In the summer of 2011, while working as a research assistant for Dr. Kaori Tanaka, I began benchmarking the performance of GPU's for scientific calculations. The algorithms were developed using nVidia's CUDA parallel computing platform and calculations were performed on WestGrid's Checkers cluster.

The algorithm which was tested is an implementation of the Riccati equations, and requires performing numerical integration of ordinary differential equations, as well as iterating the results for convergence. The numerical recipes routine "odeint" is used to solve the differential equations. Typical calculations may require calling this routine on the order of 100 million times. The figure to the right illustrates that a GPU implementation of this algorithm is roughly 10x faster than when performed on a conventional CPU.

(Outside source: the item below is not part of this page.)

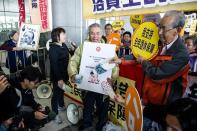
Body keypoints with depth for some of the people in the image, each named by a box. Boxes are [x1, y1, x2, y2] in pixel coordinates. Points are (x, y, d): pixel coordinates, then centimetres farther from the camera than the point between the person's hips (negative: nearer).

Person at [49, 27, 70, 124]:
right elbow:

The routine DSYEV is a lapack routine which performs a double precision symmetric eigenvalue decomposition. I also investigated how the GPU implementation of lapack routines scales versus conventional CPU calculations. The lower figure on the right illustrates how the GPU routine (CULA DSYEV) performs relative to the corresponding serial and parallel versions. The CULA package performs roughly 5x faster than the serial version and is competitive with the 6-8 processor MPI versions. This is significant for a few reasons:

  1. CULA is very easy to use. Literally, the only difference between the serial and GPU versions of my code is about 4 lines. If one already has software using the serial lapack library it is very simple to implement the GPU version.
  2. You can use the cula library in C or in Fortran. For old-school programmers there is no need to learn a new language.
  3. The alternative is ScaLapack, which can be hard to implement depending on the application. With ScaLapack one has to initialize process grids, distribute matrices, gather data, collect, etc. Due to the added communication time, more processors does not always increase performance unless the matrix size is sufficiently large.

The above figure clearly illustrates that the GPU implementation of the Riccati algorithm shows significant performance enhancement over the CPU version with a speedup of roughly 10x.

Scaling properties of the GPU implementation of LAPACK routines (CULA), vs. the LAPACK and ScaLAPACK packages. The CULA package performs roughly 5x faster than the corresponding serial version and is competitive with the 6-8 processor MPI versions.